IETS ended with the compelling and important panel, “Mitigating Opportunistic Pathogen Outbreaks from Water in Premise Plumbing Systems.” Dr. Jamie Bartram, of The Water Institute at the University of North Carolina; Dr. Janet Stout; Dr. Andrew Whelton; Keane; Klein; and Edwards addressed the “plumbing crossroads,” embodying the urgency and responsibility we face as plumbing system experts.
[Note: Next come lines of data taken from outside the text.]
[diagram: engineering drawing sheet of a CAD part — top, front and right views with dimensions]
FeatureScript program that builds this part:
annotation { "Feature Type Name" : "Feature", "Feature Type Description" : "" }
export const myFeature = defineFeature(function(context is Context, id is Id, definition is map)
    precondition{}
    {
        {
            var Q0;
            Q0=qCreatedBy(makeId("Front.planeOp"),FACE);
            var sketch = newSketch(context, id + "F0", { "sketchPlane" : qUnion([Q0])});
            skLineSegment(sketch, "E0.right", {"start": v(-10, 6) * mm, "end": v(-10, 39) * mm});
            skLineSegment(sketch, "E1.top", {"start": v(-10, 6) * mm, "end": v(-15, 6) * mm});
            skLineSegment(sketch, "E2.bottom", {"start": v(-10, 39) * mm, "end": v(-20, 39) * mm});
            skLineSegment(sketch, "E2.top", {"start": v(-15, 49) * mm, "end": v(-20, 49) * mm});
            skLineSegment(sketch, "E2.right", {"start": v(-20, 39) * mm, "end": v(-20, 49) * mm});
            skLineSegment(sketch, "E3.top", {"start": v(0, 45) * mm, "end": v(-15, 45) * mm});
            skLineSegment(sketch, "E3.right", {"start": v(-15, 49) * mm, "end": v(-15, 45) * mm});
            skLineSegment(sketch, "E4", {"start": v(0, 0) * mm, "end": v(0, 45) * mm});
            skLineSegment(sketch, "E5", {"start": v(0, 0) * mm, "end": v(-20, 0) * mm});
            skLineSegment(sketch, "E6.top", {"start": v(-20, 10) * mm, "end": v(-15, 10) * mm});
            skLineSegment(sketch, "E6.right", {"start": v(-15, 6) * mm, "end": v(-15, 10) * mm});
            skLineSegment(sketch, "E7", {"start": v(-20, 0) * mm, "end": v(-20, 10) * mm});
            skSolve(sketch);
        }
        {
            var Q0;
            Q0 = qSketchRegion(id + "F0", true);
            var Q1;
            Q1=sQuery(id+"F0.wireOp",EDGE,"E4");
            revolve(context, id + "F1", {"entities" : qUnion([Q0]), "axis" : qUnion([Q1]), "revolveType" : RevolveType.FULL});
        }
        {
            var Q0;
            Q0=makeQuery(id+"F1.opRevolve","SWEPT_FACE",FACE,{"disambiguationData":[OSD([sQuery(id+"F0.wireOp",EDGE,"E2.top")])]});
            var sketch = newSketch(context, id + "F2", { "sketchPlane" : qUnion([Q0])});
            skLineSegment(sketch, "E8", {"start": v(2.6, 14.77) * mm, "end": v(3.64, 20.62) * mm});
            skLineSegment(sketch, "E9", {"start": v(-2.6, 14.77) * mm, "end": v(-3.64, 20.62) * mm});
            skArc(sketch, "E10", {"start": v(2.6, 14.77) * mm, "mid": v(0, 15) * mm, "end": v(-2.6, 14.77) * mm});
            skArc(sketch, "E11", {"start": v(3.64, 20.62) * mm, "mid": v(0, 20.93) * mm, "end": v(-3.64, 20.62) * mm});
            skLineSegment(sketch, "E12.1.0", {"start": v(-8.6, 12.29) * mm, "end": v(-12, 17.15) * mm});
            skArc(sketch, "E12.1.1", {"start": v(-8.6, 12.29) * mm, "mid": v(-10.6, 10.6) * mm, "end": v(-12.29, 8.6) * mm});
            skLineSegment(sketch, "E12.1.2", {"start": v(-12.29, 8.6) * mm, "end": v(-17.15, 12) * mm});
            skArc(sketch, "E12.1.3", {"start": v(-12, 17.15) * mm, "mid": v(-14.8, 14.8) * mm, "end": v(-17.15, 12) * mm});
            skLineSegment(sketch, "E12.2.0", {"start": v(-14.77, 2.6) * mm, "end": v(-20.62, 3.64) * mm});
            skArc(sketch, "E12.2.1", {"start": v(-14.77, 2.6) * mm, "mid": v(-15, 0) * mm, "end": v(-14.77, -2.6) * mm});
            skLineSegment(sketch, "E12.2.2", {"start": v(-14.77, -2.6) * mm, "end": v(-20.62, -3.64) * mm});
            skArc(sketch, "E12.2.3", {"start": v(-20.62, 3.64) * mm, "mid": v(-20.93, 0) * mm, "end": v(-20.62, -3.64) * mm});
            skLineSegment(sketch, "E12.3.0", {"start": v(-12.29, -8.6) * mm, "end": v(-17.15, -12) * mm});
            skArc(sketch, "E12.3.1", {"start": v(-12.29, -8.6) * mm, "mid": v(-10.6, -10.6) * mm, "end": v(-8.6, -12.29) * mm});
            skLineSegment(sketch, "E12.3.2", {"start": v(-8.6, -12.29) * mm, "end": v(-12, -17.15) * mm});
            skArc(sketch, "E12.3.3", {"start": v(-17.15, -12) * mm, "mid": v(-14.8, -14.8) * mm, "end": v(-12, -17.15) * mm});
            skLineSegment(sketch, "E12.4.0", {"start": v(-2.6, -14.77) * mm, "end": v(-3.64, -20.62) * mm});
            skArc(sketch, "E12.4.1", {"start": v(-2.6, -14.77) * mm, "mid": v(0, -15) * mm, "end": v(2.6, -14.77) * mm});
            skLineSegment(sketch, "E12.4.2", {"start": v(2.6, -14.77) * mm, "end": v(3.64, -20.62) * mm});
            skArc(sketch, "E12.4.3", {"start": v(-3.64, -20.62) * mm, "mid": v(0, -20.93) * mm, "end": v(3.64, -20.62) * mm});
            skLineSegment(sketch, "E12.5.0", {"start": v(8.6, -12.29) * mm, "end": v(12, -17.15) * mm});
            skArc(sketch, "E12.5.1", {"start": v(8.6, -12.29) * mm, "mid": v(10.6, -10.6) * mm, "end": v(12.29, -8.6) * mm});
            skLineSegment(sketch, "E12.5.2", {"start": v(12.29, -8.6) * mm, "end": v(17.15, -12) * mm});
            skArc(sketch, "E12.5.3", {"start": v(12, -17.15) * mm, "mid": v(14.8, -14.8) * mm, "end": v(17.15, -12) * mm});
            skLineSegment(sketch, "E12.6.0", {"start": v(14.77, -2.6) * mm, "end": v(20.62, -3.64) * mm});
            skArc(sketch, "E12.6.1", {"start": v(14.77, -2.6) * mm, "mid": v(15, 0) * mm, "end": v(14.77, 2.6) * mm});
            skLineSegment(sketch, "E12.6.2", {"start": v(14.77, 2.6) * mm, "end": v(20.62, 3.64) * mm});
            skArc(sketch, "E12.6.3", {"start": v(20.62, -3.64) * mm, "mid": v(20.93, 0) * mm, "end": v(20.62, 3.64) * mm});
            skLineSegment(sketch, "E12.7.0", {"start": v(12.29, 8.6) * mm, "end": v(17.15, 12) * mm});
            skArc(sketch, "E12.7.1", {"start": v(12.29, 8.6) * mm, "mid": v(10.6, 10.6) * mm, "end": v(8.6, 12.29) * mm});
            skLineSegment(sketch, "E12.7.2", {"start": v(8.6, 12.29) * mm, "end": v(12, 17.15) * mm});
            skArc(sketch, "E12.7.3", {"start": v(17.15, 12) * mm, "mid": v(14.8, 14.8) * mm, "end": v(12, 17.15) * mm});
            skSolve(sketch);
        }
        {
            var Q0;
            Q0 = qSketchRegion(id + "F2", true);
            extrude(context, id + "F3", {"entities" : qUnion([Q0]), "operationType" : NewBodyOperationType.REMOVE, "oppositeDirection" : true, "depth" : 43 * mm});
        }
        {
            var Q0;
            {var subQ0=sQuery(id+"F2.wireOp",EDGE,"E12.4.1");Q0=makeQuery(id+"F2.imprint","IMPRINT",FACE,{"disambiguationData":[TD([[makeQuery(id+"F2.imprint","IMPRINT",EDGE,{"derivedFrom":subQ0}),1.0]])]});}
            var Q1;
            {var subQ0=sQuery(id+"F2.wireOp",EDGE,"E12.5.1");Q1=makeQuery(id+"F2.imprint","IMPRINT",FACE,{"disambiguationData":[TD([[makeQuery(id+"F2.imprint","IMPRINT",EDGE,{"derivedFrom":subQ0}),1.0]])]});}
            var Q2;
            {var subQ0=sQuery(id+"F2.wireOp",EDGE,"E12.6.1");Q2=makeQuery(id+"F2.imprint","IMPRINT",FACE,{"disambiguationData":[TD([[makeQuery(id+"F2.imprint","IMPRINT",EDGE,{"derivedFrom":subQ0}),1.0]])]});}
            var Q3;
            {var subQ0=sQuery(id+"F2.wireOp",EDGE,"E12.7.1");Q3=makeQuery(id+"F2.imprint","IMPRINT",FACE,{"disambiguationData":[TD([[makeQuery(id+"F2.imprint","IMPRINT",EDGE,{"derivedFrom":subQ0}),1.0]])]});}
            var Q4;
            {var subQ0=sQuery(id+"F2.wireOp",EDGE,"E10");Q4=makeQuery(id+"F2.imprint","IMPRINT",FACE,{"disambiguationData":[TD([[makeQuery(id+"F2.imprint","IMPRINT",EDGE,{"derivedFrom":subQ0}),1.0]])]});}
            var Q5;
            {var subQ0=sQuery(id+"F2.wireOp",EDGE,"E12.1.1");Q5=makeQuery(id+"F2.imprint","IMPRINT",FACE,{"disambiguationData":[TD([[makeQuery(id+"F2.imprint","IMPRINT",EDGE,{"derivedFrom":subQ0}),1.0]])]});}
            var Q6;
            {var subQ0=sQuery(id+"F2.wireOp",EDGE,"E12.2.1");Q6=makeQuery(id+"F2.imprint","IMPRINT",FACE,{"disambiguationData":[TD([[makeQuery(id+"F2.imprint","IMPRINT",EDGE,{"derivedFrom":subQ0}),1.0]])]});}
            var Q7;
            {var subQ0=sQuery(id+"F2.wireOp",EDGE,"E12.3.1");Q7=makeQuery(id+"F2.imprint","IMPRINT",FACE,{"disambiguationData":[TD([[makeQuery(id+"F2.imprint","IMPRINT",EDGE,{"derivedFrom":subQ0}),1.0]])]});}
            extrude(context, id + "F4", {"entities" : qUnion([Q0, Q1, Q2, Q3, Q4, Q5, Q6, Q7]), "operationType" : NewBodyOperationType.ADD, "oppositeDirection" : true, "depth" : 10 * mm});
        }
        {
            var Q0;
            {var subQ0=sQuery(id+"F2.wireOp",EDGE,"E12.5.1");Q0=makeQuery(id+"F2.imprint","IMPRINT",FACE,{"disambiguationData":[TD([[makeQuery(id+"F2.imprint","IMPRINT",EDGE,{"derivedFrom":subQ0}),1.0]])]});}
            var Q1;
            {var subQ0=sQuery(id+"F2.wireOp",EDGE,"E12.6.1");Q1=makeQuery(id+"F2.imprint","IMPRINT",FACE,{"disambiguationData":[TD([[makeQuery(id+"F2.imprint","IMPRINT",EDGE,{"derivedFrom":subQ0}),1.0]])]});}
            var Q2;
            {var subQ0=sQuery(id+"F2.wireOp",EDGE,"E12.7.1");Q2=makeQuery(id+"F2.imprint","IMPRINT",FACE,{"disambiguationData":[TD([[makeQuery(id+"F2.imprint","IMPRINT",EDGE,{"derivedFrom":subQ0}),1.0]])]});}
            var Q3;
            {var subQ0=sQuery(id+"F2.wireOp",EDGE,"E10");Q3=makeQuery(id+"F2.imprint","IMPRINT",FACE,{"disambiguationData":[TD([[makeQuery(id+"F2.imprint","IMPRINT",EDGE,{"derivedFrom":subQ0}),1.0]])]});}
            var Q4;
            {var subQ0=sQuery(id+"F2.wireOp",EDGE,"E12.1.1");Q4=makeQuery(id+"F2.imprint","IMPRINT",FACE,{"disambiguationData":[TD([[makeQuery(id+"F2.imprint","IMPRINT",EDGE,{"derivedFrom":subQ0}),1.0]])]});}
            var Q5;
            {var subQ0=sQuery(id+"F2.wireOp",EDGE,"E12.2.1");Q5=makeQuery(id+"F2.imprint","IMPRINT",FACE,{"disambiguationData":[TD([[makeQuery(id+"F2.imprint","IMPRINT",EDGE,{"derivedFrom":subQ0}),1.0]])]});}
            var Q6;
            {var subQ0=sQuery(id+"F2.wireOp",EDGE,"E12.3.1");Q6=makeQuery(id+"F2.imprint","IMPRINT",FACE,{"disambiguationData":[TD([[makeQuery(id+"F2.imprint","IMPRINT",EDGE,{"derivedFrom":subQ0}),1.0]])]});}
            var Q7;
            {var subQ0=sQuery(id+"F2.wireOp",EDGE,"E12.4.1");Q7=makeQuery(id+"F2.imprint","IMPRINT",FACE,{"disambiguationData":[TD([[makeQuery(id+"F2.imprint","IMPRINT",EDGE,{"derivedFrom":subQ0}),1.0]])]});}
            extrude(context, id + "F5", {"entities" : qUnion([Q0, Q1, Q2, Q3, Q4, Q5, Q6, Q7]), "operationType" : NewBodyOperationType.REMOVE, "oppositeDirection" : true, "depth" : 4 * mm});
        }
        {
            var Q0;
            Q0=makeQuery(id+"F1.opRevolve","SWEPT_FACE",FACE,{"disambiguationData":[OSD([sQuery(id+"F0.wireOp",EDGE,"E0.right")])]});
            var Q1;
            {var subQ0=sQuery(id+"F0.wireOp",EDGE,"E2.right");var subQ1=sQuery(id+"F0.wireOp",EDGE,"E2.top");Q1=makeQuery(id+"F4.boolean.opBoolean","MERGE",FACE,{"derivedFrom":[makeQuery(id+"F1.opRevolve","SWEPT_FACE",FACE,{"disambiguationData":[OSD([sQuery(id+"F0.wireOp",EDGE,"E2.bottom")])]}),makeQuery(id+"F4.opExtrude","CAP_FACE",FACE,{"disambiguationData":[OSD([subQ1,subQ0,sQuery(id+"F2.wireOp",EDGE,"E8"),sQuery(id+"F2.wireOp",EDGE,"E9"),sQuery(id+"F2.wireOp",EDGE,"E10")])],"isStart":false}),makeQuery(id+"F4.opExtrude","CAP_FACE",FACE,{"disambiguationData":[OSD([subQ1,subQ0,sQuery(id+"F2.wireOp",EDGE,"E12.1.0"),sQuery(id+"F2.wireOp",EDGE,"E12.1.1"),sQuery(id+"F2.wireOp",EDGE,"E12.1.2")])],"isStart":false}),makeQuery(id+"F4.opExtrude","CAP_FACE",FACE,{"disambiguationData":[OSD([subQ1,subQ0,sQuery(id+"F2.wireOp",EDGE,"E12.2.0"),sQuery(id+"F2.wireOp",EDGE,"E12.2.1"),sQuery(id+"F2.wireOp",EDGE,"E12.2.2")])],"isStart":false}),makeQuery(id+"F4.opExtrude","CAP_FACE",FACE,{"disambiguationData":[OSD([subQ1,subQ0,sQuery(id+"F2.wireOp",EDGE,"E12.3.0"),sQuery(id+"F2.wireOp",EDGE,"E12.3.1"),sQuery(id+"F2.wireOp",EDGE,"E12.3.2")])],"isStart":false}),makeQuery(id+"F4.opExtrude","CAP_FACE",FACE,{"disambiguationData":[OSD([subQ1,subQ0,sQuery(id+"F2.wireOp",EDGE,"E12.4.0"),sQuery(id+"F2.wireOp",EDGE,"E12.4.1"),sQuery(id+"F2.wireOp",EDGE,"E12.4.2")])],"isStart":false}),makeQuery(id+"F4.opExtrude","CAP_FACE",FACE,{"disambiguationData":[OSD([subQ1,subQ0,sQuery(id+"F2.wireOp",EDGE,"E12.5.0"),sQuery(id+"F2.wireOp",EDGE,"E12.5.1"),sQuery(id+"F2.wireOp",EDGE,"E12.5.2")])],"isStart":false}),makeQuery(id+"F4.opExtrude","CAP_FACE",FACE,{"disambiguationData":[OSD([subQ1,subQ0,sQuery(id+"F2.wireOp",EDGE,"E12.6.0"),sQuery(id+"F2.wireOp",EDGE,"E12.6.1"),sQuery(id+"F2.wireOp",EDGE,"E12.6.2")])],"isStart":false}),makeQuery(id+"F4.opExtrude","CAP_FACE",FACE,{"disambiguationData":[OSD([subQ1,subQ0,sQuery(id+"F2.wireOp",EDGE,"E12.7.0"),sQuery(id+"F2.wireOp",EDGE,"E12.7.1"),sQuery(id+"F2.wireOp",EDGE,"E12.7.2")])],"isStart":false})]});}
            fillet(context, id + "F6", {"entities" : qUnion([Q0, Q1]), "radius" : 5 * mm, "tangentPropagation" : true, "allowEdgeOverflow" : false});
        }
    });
The panel talked about the costly, devastating effects of bad plumbing, and on another front the spread of misinformation in the health care industry; that there never has been a greater need to put evidence and best practices all in one place. They discussed strategies as well as successful implementation of ASHRAE 188, which they believe to be a game changer for system design and will hopefully carry over into homes. Researchers urge designers to confront the conservatism that has been built into place and not to be frightened by making changes and continuously evaluating.
IETS was convened by the Alliance for Water Efficiency, American Society of Plumbing Engineers, Canadian Institute of Plumbing & Heating, International Association of Plumbing and Mechanical Officials, Mechanical Contractors Association of America, Plumbing-Heating-Cooling Contractors National Association, Plumbing Manufacturers International, United Association, and World Plumbing Council.